▶ [What you should do]: Find the lines holding the string "putsmail" in the data, then copy all of them.
********
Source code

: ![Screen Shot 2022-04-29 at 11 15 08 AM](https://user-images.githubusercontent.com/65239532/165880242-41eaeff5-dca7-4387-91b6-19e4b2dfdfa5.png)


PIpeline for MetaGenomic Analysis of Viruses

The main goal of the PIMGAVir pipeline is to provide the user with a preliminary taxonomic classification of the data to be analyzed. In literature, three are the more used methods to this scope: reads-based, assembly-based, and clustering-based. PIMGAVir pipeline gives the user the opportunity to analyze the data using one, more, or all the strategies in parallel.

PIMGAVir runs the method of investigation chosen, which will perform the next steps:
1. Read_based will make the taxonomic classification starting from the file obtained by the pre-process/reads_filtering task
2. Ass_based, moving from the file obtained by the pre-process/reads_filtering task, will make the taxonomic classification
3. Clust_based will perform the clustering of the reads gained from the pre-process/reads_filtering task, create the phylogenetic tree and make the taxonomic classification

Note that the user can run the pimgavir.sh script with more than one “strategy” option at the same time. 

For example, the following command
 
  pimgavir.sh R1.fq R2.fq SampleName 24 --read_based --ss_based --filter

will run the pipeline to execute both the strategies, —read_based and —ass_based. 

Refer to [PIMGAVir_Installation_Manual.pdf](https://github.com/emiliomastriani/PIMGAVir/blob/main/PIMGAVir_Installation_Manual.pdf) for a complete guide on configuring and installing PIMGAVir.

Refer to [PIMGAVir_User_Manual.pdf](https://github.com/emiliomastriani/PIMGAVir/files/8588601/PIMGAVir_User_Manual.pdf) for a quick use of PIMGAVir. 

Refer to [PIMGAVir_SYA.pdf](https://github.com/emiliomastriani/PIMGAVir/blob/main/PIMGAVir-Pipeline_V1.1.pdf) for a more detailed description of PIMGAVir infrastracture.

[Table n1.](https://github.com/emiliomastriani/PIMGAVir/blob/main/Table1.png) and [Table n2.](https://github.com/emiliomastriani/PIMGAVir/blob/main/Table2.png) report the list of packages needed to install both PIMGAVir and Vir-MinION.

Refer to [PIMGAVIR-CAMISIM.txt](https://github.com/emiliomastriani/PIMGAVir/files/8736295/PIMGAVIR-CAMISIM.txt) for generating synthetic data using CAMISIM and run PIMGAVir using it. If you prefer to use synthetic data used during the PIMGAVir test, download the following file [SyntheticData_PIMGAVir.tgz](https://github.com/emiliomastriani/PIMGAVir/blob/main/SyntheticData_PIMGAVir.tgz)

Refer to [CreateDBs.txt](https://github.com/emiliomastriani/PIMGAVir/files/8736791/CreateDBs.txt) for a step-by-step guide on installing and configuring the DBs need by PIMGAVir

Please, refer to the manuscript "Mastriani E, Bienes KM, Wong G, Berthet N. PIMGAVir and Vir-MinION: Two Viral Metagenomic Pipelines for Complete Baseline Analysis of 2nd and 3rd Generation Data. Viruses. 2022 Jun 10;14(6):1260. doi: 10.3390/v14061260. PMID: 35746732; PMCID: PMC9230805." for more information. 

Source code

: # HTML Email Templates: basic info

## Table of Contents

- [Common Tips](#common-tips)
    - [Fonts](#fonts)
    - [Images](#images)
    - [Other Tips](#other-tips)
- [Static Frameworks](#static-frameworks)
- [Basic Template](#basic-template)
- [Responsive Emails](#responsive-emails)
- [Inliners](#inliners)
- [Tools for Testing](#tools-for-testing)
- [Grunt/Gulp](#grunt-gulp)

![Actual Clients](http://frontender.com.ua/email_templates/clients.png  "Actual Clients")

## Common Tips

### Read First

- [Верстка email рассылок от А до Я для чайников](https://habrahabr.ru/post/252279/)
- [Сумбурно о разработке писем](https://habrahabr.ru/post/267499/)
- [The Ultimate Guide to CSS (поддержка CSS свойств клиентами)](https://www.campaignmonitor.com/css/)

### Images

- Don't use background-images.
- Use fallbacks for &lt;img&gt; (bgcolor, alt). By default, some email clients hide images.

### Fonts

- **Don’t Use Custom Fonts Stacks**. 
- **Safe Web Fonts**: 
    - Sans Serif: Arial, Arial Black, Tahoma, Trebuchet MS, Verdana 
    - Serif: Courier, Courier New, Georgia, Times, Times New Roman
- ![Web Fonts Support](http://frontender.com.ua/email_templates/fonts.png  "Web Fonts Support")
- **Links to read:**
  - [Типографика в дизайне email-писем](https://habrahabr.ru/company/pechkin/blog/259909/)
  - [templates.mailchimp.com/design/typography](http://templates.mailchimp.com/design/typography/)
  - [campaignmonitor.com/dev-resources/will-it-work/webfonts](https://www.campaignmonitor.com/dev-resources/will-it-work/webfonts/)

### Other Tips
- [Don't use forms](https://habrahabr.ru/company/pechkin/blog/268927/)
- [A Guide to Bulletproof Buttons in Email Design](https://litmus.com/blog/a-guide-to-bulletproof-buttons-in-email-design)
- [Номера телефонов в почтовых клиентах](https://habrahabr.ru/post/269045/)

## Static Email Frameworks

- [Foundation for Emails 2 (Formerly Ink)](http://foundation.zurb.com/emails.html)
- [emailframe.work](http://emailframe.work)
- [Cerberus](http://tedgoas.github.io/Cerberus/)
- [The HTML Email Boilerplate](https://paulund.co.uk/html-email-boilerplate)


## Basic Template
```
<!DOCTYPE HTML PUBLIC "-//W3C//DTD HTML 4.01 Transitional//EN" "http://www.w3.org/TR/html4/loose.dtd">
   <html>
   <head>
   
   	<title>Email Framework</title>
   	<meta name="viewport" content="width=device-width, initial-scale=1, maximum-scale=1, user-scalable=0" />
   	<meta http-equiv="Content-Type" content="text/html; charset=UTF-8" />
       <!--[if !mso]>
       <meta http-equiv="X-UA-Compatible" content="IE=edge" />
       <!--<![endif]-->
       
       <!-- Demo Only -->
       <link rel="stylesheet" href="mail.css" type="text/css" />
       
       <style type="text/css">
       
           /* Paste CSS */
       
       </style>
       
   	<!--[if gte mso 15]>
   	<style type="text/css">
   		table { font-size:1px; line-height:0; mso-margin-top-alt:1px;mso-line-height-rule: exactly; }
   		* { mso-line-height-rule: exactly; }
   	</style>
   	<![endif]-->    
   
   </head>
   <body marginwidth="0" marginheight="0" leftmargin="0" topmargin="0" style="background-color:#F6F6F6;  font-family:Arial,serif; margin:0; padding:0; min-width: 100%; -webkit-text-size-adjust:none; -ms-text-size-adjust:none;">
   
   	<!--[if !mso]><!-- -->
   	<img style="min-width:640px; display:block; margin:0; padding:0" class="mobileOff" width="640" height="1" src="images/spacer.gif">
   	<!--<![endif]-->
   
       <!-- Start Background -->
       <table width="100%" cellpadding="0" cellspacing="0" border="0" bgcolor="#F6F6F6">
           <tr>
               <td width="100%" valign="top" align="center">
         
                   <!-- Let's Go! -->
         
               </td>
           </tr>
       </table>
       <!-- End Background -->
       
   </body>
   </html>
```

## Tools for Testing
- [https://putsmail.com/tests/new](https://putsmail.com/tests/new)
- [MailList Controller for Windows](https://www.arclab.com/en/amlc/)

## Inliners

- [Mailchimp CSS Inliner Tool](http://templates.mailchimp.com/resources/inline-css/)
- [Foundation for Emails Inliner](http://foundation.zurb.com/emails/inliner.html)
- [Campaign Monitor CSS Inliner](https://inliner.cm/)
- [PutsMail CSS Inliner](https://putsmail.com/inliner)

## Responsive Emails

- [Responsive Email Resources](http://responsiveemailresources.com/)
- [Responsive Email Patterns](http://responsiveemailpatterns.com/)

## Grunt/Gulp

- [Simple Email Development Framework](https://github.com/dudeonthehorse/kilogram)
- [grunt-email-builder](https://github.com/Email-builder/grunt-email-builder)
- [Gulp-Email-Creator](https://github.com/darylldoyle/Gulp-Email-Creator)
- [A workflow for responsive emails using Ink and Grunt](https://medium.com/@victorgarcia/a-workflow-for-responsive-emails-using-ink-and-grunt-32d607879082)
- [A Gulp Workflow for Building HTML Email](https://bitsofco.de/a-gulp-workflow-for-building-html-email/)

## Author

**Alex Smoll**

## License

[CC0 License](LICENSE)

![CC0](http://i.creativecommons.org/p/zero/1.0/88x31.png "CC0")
********
▶ [Output]:
- [https://putsmail.com/tests/new](https://putsmail.com/tests/new)
- [PutsMail CSS Inliner](https://putsmail.com/inliner)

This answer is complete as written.